* TASK REQUIREMENTS *
Continue the article on shareholder rights and stock performance, starting after its last sentence.

* PASSAGE *
⁂

HARVARD B SCHOOL ON THE RELATIONSHIP BETWEEN SHAREHOLDERS RIGHTS

AND CORPORATE PERFORMANCE

 

Who Best Protects Shareholders? The Shareholders

By MARK HULBERT

 

Giving shareholders more rights is good for a company to do.

That is not a political judgment. It appears to be an investment truth, though discovered only recently - in a study that found that the stock prices of companies that place the most restrictions on their shareholders' rights have lagged behind those that had the fewest such limits.

The restrictions take many forms. Particularly well known is the poison-pill defense, which aims to immunize management from hostile takeovers. Others include the staggered election of company directors - which keeps shareholders from throwing out an entire board in any given year – and requirements for supermajorities in voting. These changes make it difficult for shareholders to exercise real influence or control.

But as many and varied as the restrictions can be, their net impact on long-term performance has been negative, according to a new study by three researchers - Paul Gompers, a professor of business administration at Harvard Business School; Joy Ishii, a graduate student in economics at Harvard; and Andrew Metrick, a finance professor at the Wharton School of the University of Pennsylvania. The team studied 24 ways in which a company may restrict shareholder rights and combined them into an overall index. A low reading meant that a company imposed few restrictions.

⁂

[Stored data entries]
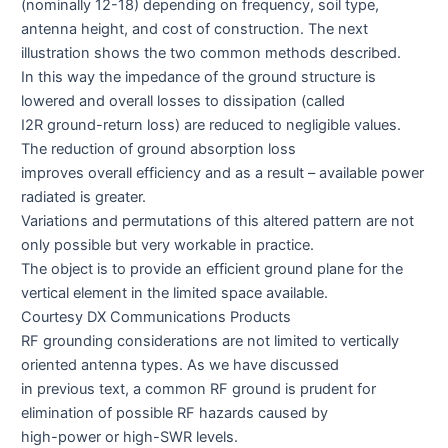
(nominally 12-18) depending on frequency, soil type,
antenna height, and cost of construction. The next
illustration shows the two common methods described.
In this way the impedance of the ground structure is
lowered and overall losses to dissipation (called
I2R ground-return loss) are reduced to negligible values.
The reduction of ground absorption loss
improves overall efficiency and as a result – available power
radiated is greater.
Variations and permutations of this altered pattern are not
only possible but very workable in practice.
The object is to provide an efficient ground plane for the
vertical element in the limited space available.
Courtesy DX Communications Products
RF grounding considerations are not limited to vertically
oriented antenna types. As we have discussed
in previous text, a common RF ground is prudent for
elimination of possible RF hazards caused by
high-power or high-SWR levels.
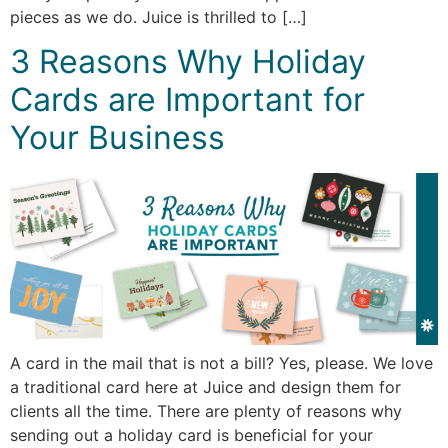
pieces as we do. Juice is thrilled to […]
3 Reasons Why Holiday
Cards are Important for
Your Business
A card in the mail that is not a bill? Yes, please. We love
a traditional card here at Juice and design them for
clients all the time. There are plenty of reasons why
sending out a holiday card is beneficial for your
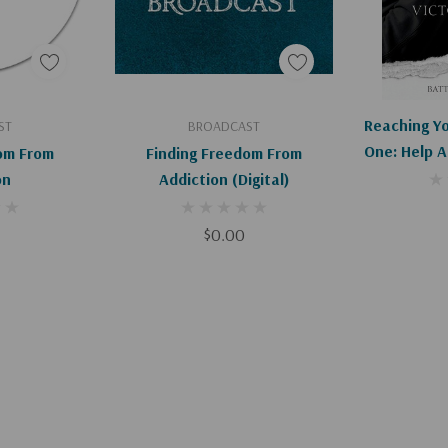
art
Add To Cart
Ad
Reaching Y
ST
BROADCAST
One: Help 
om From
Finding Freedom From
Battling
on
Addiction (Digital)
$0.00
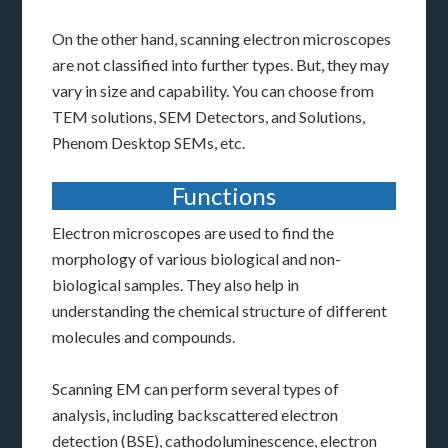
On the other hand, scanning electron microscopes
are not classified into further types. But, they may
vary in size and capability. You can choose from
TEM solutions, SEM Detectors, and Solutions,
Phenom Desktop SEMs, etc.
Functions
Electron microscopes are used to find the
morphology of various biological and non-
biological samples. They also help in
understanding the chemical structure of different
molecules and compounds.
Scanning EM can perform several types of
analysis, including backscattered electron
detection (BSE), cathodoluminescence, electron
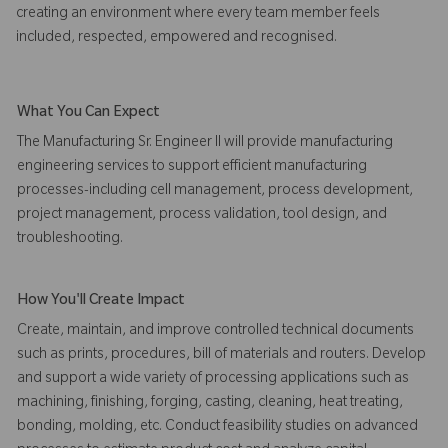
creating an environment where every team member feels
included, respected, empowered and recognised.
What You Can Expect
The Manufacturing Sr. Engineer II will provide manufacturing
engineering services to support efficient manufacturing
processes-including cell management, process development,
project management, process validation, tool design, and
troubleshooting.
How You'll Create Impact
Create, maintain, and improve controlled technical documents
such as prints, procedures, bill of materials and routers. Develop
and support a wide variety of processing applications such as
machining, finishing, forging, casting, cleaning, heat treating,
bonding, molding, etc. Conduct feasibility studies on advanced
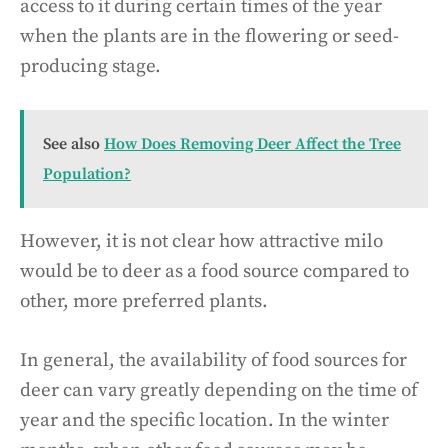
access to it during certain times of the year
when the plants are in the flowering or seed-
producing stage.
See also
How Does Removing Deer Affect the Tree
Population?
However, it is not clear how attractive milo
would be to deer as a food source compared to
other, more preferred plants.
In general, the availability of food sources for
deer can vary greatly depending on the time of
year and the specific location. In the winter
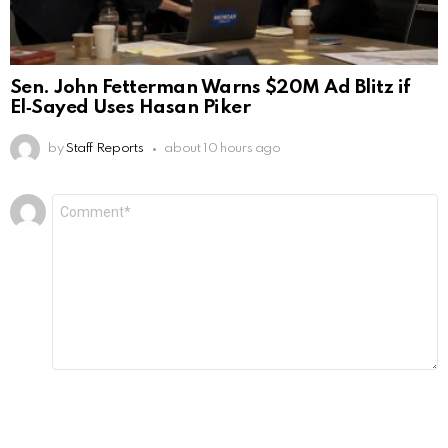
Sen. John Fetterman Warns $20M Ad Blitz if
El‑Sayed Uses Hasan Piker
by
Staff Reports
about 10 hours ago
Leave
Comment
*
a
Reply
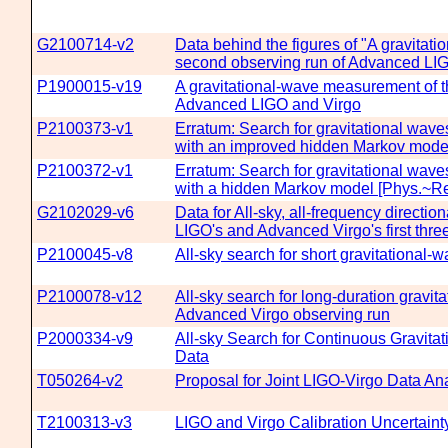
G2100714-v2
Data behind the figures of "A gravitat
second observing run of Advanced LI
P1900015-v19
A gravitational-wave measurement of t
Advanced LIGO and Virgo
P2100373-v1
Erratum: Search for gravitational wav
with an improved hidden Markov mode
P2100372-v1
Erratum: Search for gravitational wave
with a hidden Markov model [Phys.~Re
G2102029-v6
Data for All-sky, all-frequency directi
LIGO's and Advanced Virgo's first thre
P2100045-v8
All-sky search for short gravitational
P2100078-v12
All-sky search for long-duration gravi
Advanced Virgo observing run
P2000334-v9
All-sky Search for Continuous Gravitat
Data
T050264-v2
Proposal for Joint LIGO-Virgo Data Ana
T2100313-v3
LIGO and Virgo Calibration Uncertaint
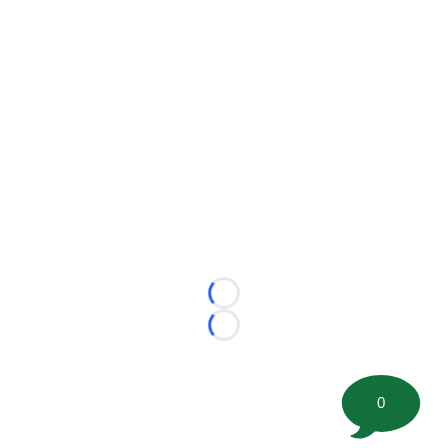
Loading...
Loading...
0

⁂

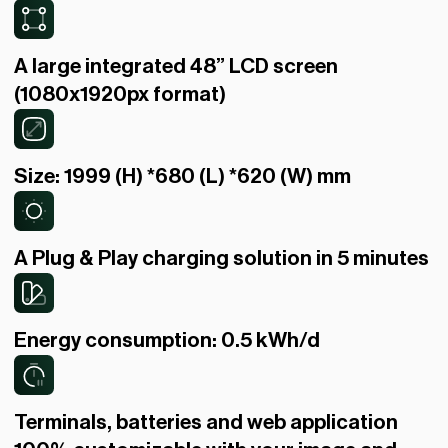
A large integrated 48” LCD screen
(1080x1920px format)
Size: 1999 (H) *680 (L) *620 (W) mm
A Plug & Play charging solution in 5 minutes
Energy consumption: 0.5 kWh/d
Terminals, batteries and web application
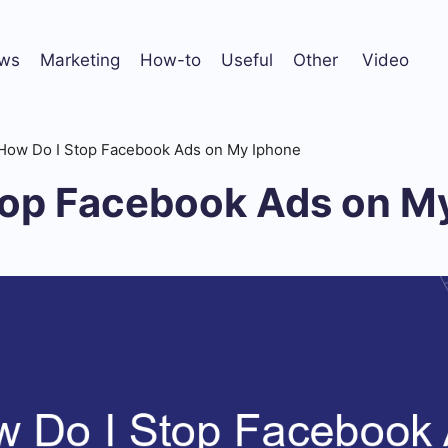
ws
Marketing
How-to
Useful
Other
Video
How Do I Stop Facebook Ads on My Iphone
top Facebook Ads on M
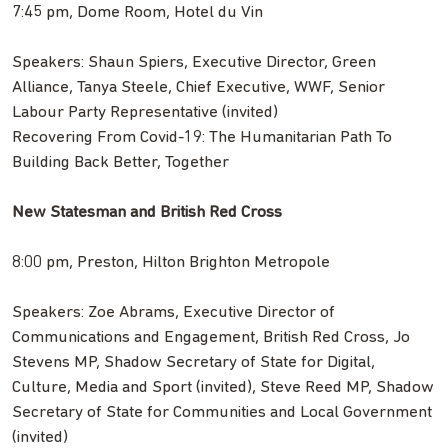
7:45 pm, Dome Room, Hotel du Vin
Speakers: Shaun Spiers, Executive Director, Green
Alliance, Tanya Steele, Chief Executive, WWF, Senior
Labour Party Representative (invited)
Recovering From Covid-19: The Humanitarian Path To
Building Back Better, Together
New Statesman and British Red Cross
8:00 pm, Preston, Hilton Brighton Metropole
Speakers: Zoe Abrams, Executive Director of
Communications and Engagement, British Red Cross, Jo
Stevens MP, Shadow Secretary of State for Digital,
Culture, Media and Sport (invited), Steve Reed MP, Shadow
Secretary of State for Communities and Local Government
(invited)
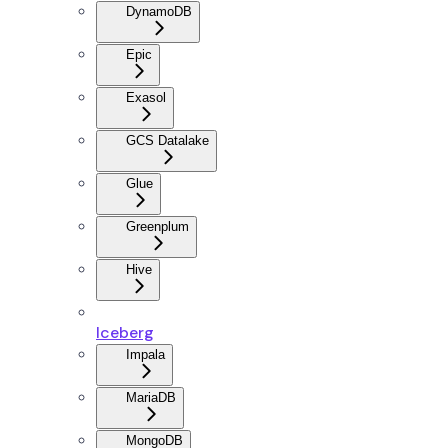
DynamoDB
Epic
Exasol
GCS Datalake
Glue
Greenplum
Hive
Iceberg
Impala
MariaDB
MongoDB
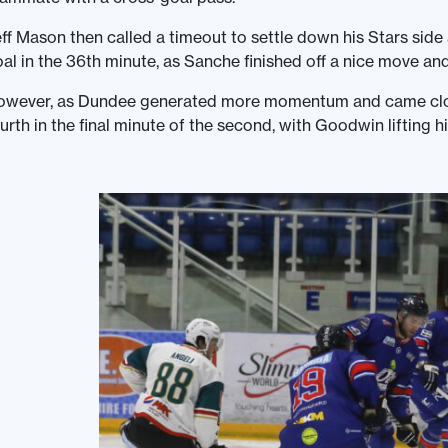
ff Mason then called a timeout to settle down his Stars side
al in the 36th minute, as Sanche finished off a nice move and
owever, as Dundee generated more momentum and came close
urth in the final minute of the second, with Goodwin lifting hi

⁂

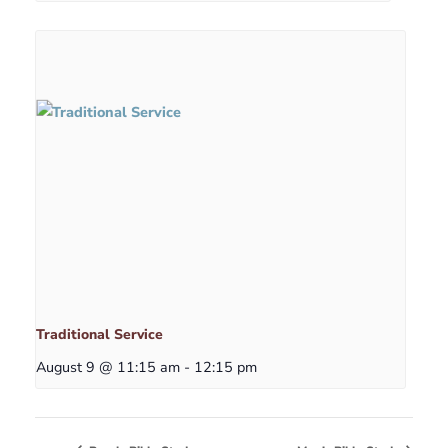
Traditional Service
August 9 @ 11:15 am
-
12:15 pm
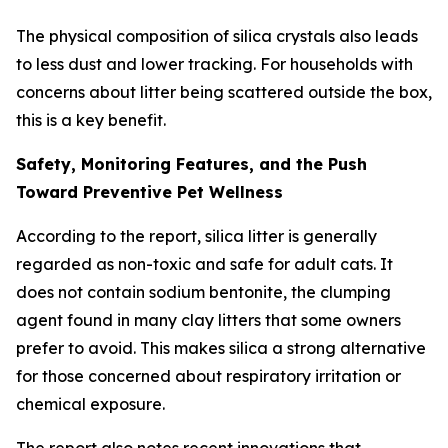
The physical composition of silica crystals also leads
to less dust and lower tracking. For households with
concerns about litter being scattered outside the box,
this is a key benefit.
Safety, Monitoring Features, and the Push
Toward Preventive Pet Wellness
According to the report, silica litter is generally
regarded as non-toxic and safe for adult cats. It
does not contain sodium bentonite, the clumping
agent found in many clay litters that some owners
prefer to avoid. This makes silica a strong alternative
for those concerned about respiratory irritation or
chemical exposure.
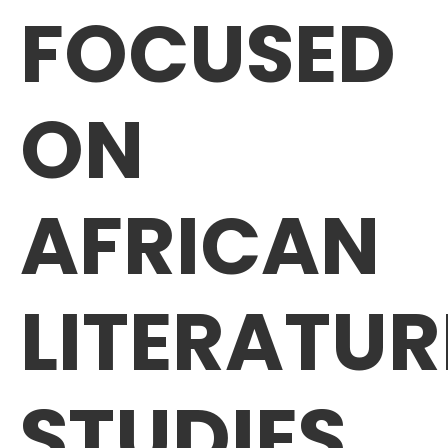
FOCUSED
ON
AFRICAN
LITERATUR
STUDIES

⁂

* ANSWER FOR THIS EXERCISE *
Working with a database of companies representing 90 percent of the market, the team constructed 10 portfolios, according to those companies' index values. The portfolios were reconstructed periodically. From Sept. 1, 1990, to Dec. 31, 1999, the researchers found, the portfolio with the lowest index values gained 9.3 percentage points a year more, on average, than the one with the highest values. While the other eight did not always adhere to the pattern, the performance difference between the extremes has withstood
attempts to explain it away.

To put the researchers' findings in perspective, consider that the performance difference is almost double the five-point margin of victory that growth stocks had over value stocks during the same period - a heyday for growth investing - according to the Standard & Poor's 500/Barra indexes.

But how could a difference of such magnitude have escaped notice? For one thing, researchers couldn't have detected it until recently. Widespread shareholder restrictions are relatively new; most companies did not impose them until the mid- to late 1980's.

Furthermore, to the extent that shareholder restrictions could have been studied, previous researchers tended to focus on the immediate market impact. But over the short term, that impact is ambiguous. For example, even though a poison-pill defense turns out to be a long-term negative, the market may react to it positively over the short term because it may signal that a hostile takeover attempt is imminent.

Why would companies that restrict shareholder rights be such poor performers? The authors of the new study are careful to stress that the jury is still out. Maybe the restrictions lead to a deterioration in a company's culture - away from shareholder responsiveness and toward immunity from competitive pressures - and eventually to poorer fundamentals and inferior stock performance. Or maybe the restrictions on shareholder rights are just symptoms of a deterioration caused by something else.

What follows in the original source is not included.